- EXCERPT PROVIDED
*** Block opens ***

I recently had a dream about an albino woman. There was more to that dream than I can’t recall. The part that is crystal clear is that of a very youthful young woman who had the friendliest and biggest smile. Just recalling her face makes me feel great and want to smile. She was so full of love and not a mean bone in her body. She was dressed in all white long dress…similar to a toga, but not quite. Lately…I’ve been having dreams where the color white is very much a part of the dream.

The part that makes me uncomfortable was that she was so different than everyone. The albino part didn’t bother me when I saw it…it more had to do with her style. Better said, it was simply that she was so different than everyone else. She didn’t feel awkward and was very comfortable with herself. I’m not sure how to put this second part, partly because I feel disappointed in myself for being self-conscious of how she was. Again, the albino part didn’t bother me…while I noticed it in the dream that part was taken in stride. She had extremely tight curly hair and for an albino it had some color to it. It was chestnut, light auburn hair with a golden tone to it. She also wore a random circle of flowers around her head. Tons of different flowers in that halo type of a head ornament. She was standing against a wall in a hallway…similar to that of a high school. As she was sort of standing against the wall, she had the biggest smile beaming at me. Again…I’ve never quite seen a face this friendly and loving. In my waking and even now recalling the dream, I just want to give her a big hug and welcome her into my life. She was pure love.

*** Block closes ***

- ASSIGNMENT 1
Pick out every line in the rows below that contains the word "currently", and copy each one.

- ENTRIES SHOWN

*** Block opens ***

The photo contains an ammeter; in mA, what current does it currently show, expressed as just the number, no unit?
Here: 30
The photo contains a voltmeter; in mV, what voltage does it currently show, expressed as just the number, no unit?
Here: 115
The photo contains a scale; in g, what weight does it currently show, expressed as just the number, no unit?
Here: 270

*** Block closes ***
*** Block opens ***

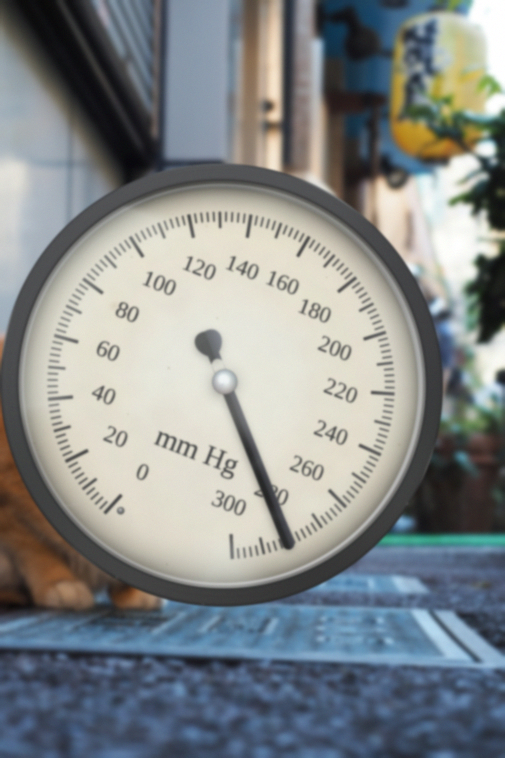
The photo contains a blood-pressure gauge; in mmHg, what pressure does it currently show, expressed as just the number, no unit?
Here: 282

*** Block closes ***
*** Block opens ***

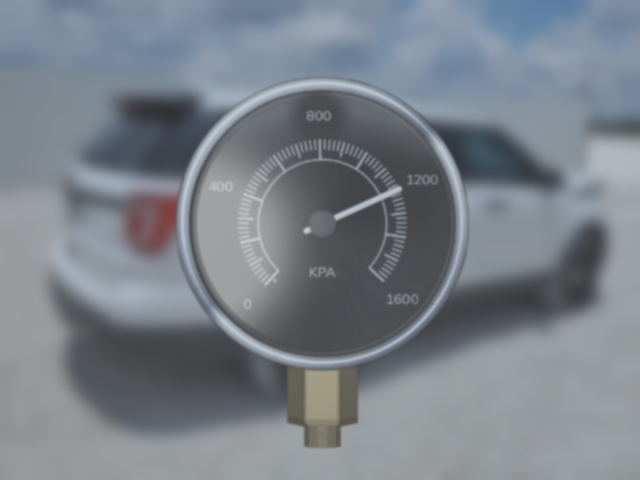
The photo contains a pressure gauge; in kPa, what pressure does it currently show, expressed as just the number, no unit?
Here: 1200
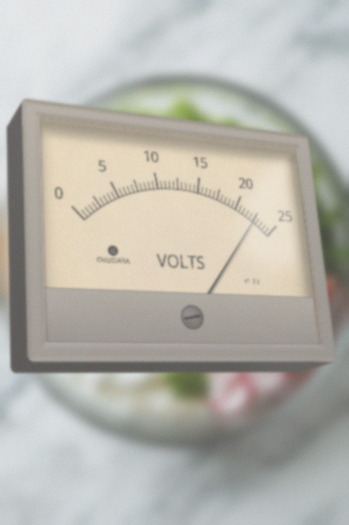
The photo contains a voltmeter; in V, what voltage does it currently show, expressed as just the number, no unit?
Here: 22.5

*** Block closes ***

- ASSIGNMENT 2
Write the next part of the dream account about the smiling albino woman, starting after its final sentence.

- EXERCISE OUTPUT 1
The photo contains an ammeter; in mA, what current does it currently show, expressed as just the number, no unit?
The photo contains a voltmeter; in mV, what voltage does it currently show, expressed as just the number, no unit?
The photo contains a scale; in g, what weight does it currently show, expressed as just the number, no unit?
The photo contains a blood-pressure gauge; in mmHg, what pressure does it currently show, expressed as just the number, no unit?
The photo contains a pressure gauge; in kPa, what pressure does it currently show, expressed as just the number, no unit?
The photo contains a voltmeter; in V, what voltage does it currently show, expressed as just the number, no unit?

- EXERCISE OUTPUT 2
The part that stuck with me was how I was somewhat uncomfortable if anyone saw me talking to her. I’m so not that type of person too. I feel like I’m very loving and accepting of all walks of life. While I love the image of that woman and can see her crystal clear…I’m disappointed in my character for feeling uncomfortable with what other people would think. What’s interesting about this is that…that ‘awkward’ feeling about the albino woman’s character/persona is how I feel about myself. I have truths about me that I like…want to share them with the world and in turn be of service to humanity. It’s a calling like no other. I’ve negated this for quite a while and now it rings so loud that I’m very aware that the ‘trepidation game’ of me hiding who I really am, sharing my true colors is here. I can’t fake anything anymore…so the places where we tuck ourselves away for the sake of not appearing different, those days are done. Thank gosh.

Briefly, another dream I had about a year ago was about this odd pimple/blackhead on my left thumb. It was such an odd place to have that and it grossed me out. I pressed on it and ‘it’ came out. As I continued to press to get it all out, this extremely awkward looking thing/character came out. It was about three inches tall and like a small person…but very different looking. So much so, once again I felt embarrassed and I remember wanting to cover it up with my hands yet also love it. I felt so bad for feeling embarrassed about it and I didn’t want it to know I felt that way because I didn’t want that type of emotion to hurt their feelings or have them feel less because I knew that they were anything but ‘less’…and that wasn’t their issue to deal with…I didn’t want their confidence at all hindered.